René Vidart (1890-1928), le « grand gosse joyeux »

« Je veux étonner les oiseaux, défier les étoiles »

René Vidart

Natif de Divonne-les-Bains, au Pays de Gex, en 1890, il est le fils de Charles Vidart, maire de Divonne-les-Bains (1879-1888), et de Marie-Louise Goudard, et le petit-fils du docteur lorrain Paul Vidart (1817-1873), fondateur de la station thermale de la même ville.

Après des études genevoises et ami d’Antoine de Saint-Exupéry, passionné de sports à sensation forte (bobsleigh, ski, moto, voiture…), René Vidart découvre l’aviation en 1909. Il effectue son tout premier vol à Reims en 1910, à l’âge de 20 ans, sur un Hanriot financé par son père. 3 jours plus tard, il obtient son brevet de pilote (n°133). En décembre de la même année, il bat un record de vitesse sur 55 km autour de Mourmelon (Marne). En février 1911, il bat le record de vitesse avec passager sur un Deperdussin Monocoque, en effectuant 100 km en 1h 1min et 32 sec. Toujours avec un Deperdussin, il bat le record suisse d’altitude à 650 mètres le 6 août 1911. Il dépasse les 1 000 mètres d’altitude en juillet de l’année suivante sur Ambérieu.

Il participe ensuite à plusieurs courses : la Paris-Rome de 1911 (où, benjamin de la course, il finit 4e), le 3e circuit européen (3e), mais aussi à des meetings aériens tel que celui de sa ville natale (1911 et 1912), celui de Plan-les-Ouates qu’il remporte (1911). Le 7 mai 1912, toujours avec un Deperdussin, il relie Ambérieu à Nangis (Seine-et-Marne), ce qui fait les grands titres de la presse nationale. Vidart est ainsi connu partout en Europe.

En 1912, il créée à Ambérieu-en-Bugey sa propre école de pilotage autour de la maison de la Tuilière. La même année, il devient directeur de la Société de Navigation aérienne de Lyon et Ambérieu. Les vols se font sur des Deperdussin et sont ouverts aux civils et militaires. Pour sa publicité, il effectue un survol sur Lyon et Bourg-en-Bresse et lance des tracts. Voulant être les seuls à occuper le terrain, les militaires quittent Ambérieu en 1913. Quelques semaines plus tard, il ouvre un magasin d’aéroplanes et d’automobiles FIAT aux Brotteaux, à Lyon. La Société d’aviation d’Ambérieu est liquidée le 31 décembre 1913.

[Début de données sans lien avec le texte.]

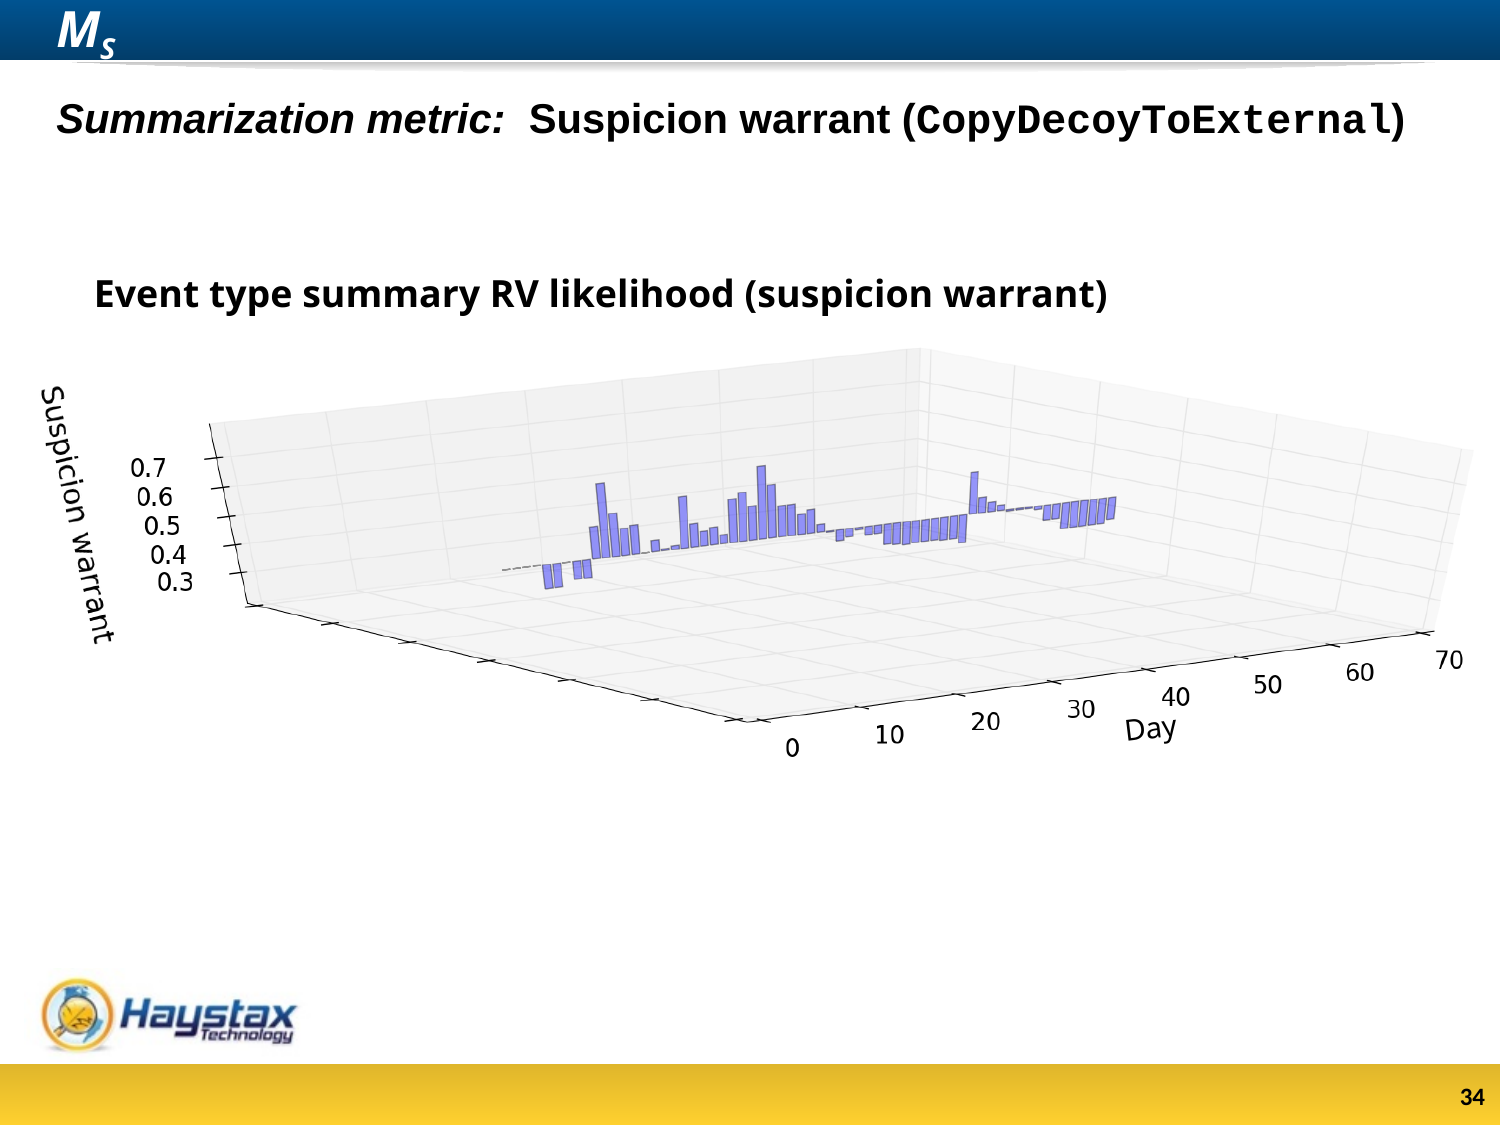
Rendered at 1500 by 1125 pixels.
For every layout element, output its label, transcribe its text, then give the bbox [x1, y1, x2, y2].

title Summarization metric: Suspicion warrant (CopyDecoyToExternal) [41, 100, 1462, 172]
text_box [12, 262, 1500, 793]
picture [24, 968, 315, 1062]
text_box MS [41, 0, 1462, 100]
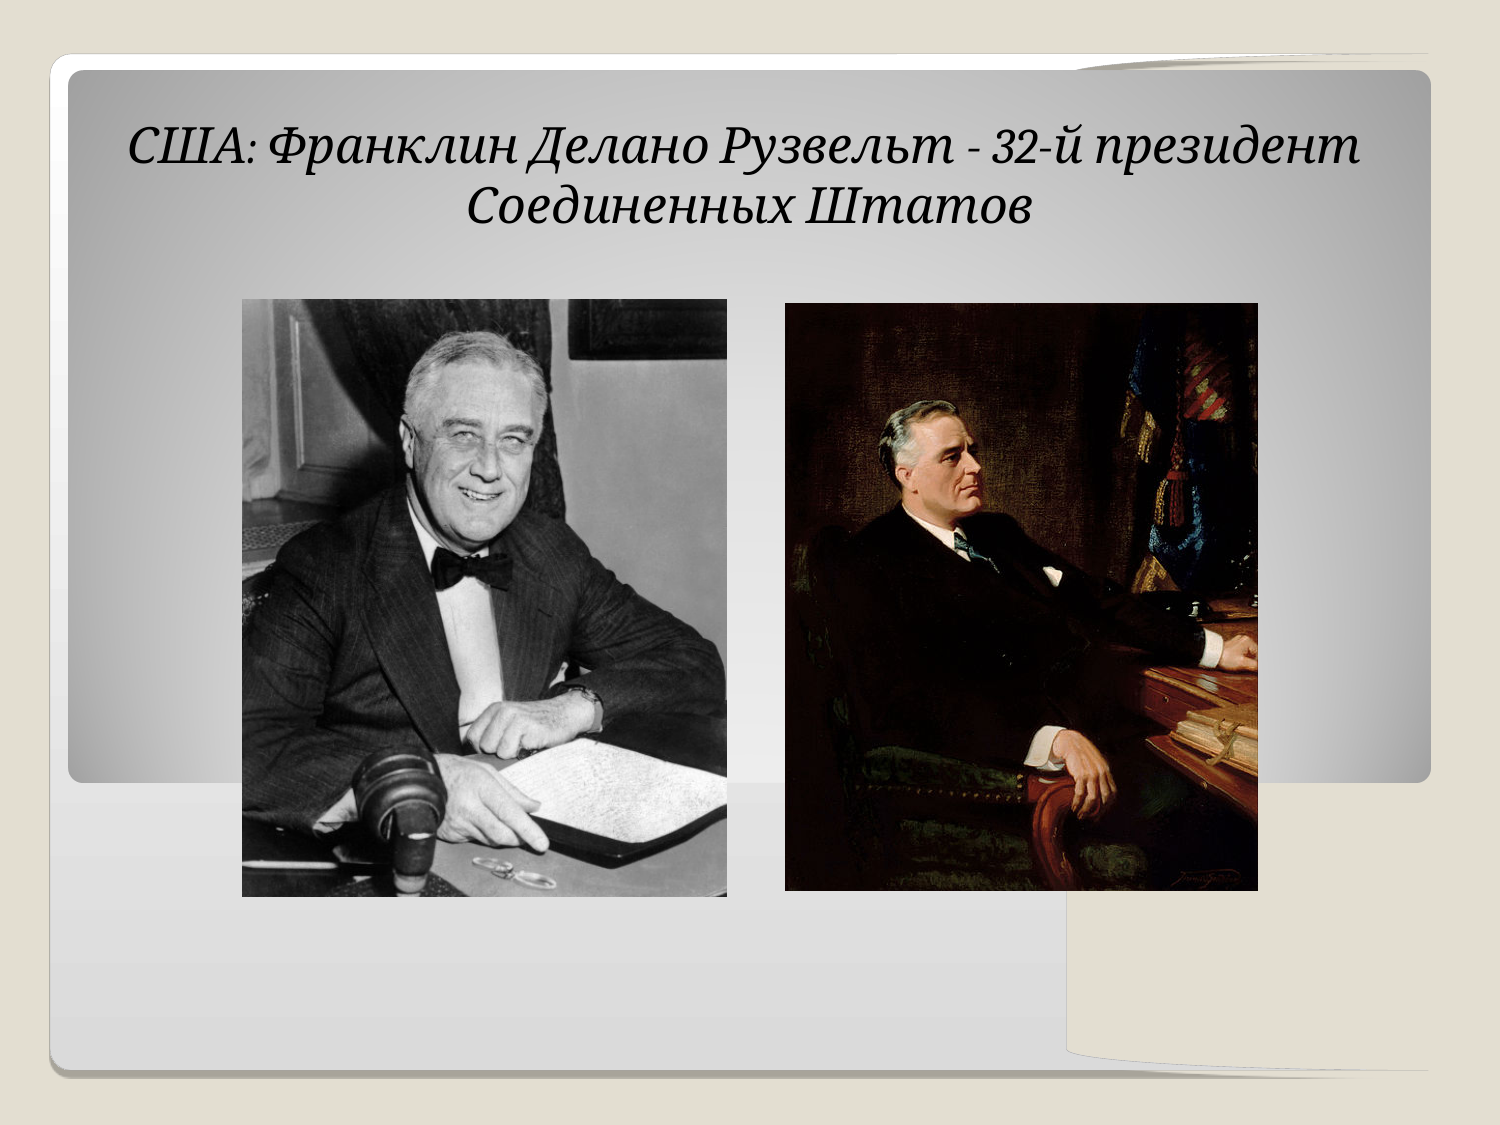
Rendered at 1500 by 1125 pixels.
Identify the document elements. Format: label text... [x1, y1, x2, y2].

list США: Франклин Делано Рузвельт - 32-й президент Соединенных Штатов [76, 113, 1420, 279]
picture [67, 69, 1432, 897]
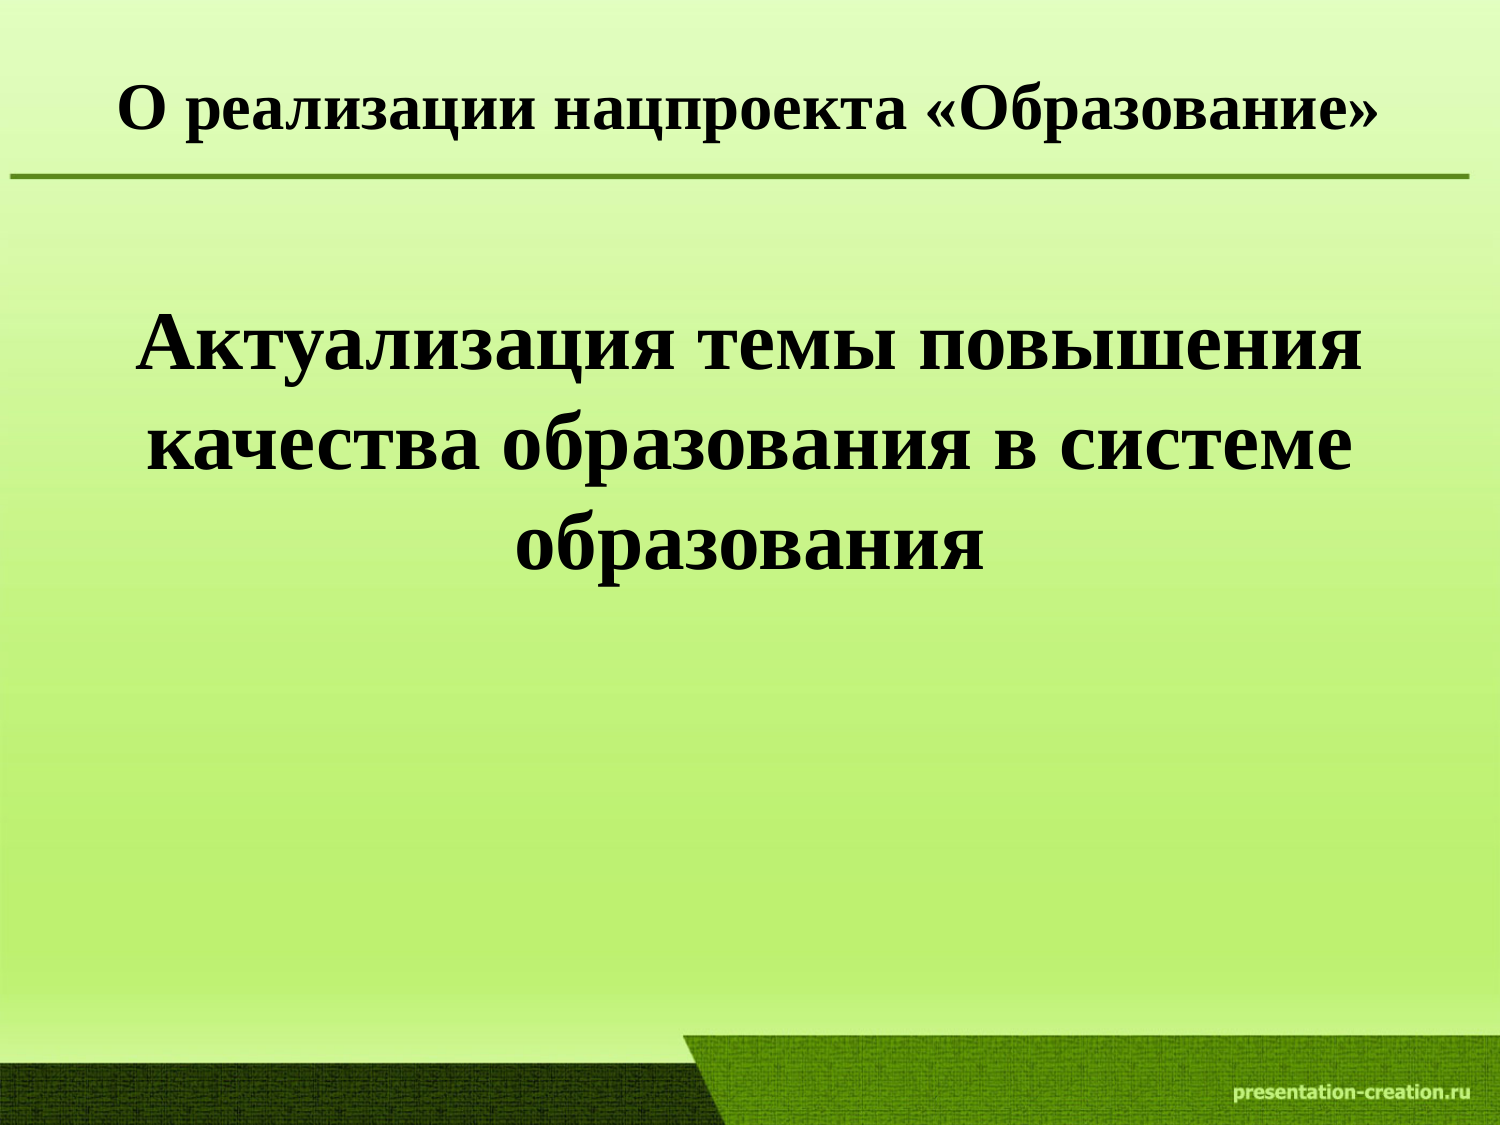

En mai 1914, âgé de 24 ans, René Vidart décide d’arrêter sa carrière de pilote, estimant que l’aviation doit être réservée uniquement aux professionnels.

Alors que la Première Guerre mondiale arrive, René Vidart est engagé volontaire pour 5 ans comme chauffeur d’automobile au 1er Régiment d’Aviation. Il reprend du service comme pilote dès octobre 1914, en assurant la défense aérienne de Paris sur un biplace Voisin. Il demande à rejoindre le front et fait notamment partie de l’escadrille d’observation C34. Blessé au bras droit après un crash suite à une panne moteur, il est mis en convalescence et devient instructeur à l’école de pilotage militaire de Pau en 1915. Il profite de ce temps pour se marier en janvier 1916 à Rachel Leclerc (1885-1956). Après deux autres crashes et une nouvelle opération du bras, il n’a d’autre choix que d’arrêter définitivement le pilotage. Médaillé militaire et Croix de Guerre, il retourne à la vie civile. Il devient conseiller municipal à Divonne en 1920.

Un accident de moto puis une chute à la chasse et un empoisonnement du sang font que l’inévitable arrive : René Vidart est amputé du bras droit.

Vivant dans la misère, il meurt accidentellement au Bourget-du-Lac (Savoie) le 2 novembre 1928, à l’âge de 38 ans. René Vidart est enterré dans sa commune de naissance. En 1935, plusieurs hommages ont lieu : sa tombe est survolée, l’aérodrome de Morbier (Jura) prend son nom et un meeting aérien à Divonne est créée en son hommage. Une rue porte son nom à Divonne-les-Bains et une allée à Ambérieu-en-Bugey.